In the records below, find the line with "Cum arată o" and the line with "millimeter nauwkeurig. Weet"; return exactly those lines and every line between them.

(The records Opens)

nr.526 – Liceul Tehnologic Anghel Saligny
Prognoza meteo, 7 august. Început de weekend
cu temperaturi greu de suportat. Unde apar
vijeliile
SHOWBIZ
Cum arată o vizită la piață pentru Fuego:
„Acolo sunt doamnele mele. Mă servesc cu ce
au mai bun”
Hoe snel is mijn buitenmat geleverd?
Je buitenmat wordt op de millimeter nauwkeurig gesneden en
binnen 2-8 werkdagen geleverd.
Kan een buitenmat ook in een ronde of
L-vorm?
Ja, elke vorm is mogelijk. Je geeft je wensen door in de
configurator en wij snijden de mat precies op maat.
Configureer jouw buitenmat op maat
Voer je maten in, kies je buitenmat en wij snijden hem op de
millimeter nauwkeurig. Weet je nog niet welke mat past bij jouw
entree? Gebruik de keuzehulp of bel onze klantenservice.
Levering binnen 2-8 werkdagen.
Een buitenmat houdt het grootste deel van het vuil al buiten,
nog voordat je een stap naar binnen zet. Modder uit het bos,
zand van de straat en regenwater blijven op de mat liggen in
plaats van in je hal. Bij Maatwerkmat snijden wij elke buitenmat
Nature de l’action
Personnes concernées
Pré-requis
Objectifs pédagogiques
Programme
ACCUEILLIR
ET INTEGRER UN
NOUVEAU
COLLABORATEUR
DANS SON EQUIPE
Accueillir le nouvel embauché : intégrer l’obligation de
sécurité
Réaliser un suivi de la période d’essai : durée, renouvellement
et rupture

(The records Closes)
(The records Opens)

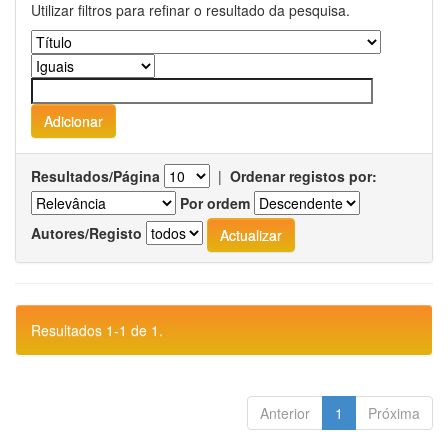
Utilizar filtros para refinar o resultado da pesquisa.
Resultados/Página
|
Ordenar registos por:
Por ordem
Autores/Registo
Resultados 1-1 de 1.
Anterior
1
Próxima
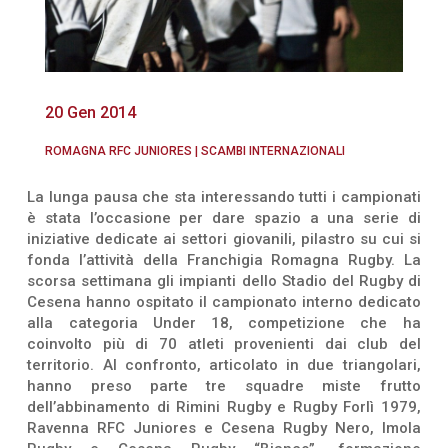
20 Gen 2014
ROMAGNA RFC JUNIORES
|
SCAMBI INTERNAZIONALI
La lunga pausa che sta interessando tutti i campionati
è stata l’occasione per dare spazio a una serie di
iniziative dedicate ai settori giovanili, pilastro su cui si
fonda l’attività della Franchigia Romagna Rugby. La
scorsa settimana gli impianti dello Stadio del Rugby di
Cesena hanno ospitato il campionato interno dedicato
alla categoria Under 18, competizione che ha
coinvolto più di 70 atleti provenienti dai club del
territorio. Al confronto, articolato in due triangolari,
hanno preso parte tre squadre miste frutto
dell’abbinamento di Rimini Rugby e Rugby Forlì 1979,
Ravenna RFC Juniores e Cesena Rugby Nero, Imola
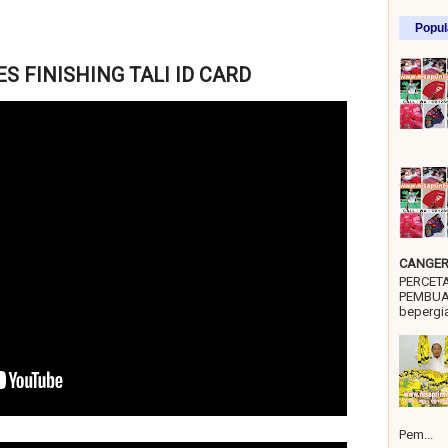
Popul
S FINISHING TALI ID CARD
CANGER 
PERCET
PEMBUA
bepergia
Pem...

(The records Closes)

#### Written solution
Cum arată o vizită la piață pentru Fuego:
„Acolo sunt doamnele mele. Mă servesc cu ce
au mai bun”
Hoe snel is mijn buitenmat geleverd?
Je buitenmat wordt op de millimeter nauwkeurig gesneden en
binnen 2-8 werkdagen geleverd.
Kan een buitenmat ook in een ronde of
L-vorm?
Ja, elke vorm is mogelijk. Je geeft je wensen door in de
configurator en wij snijden de mat precies op maat.
Configureer jouw buitenmat op maat
Voer je maten in, kies je buitenmat en wij snijden hem op de
millimeter nauwkeurig. Weet je nog niet welke mat past bij jouw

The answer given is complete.